As important as his other reforms was Solon’s new law code. It was inscribed for all to see on wooden tablets set in rotating frames that were still intact 300 years later. In a semi-literate community, this was in itself an important move, as it gave public space to law within the city. This, not the whim of individuals, was to be the new reference point and Solon stressed that the law was equal for all, good and bad. Cleverly he linked his reforms to the cult of Athena, the patroness of the city. She would protect those who put the community first but the laws must be made by the community not by the gods. Almost every aspect of human conduct, from murder, prostitution, and vagrancy to the correct marking of boundaries between neighbours, is dealt with in the code. Interestingly, economic policy is also covered. The export of grain, for instance, is forbidden, no doubt in an attempt to stop greedy landowners selling such a precious commodity to Athens’s neighbours at the expense of the poorer citizens. Athenian citizenship is offered to those with a craft skill who come to live permanently with their families in the city.

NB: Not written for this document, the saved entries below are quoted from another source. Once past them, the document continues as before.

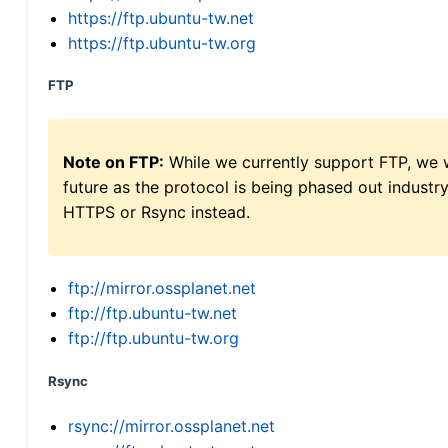
https://ftp.ubuntu-tw.net
https://ftp.ubuntu-tw.org
FTP
Note on FTP:
While we currently support FTP, we w
future as the protocol is being phased out indus
HTTPS or Rsync instead.
ftp://mirror.ossplanet.net
ftp://ftp.ubuntu-tw.net
ftp://ftp.ubuntu-tw.org
Rsync
rsync://mirror.ossplanet.net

After Solon left office (probably by 590), legend says he went abroad for at least ten years, uncertain that his reforms would survive. It was certainly not obvious that he would have a lasting legacy. His insistence on the primacy of the law was, after all, a direct challenge to the concept of tyranny where an individual acted

Above the law. Yet Solon had shown that an abstract principle instituted by human beings could bring harmony. It was a remarkable achievement to be able to conceptualize a ‘just’ community and find a measured way of achieving it. This is the birthplace of the liberal tradition.

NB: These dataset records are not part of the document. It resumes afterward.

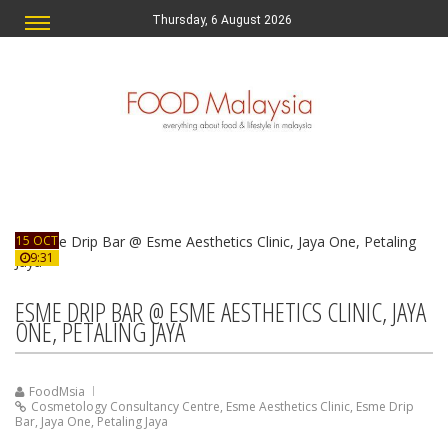
Thursday, 6 August 2026
15 OCT
9:31
ESME DRIP BAR @ ESME AESTHETICS CLINIC, JAYA
ONE, PETALING JAYA
FoodMsia
Cosmetology Consultancy Centre
,
Esme Aesthetics Clinic
,
Esme Drip
Bar
,
Jaya One
,
Petaling Jaya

At first, however, it appeared he was right to be uncertain. Athenian politics entered a confused period of struggles between different aristocratic factions. In some years conflict was so intense that no archons could be appointed. (The word anarchia, hence the English ‘anarchy, was used to describe the result.) The factions were based on local allegiances and are recorded as parties of ‘the Plain’ or ‘the Coast’. It was into this debilitating struggle that a tyrant, Peisistratus, forced his way. His rise to power was a chequered one. Over fifteen years after 560 he alternated between control of the city and exile. It was only in 546 that he was secure, living to hand on the tyranny to his sons, Hippias and Hipparchus, in 528.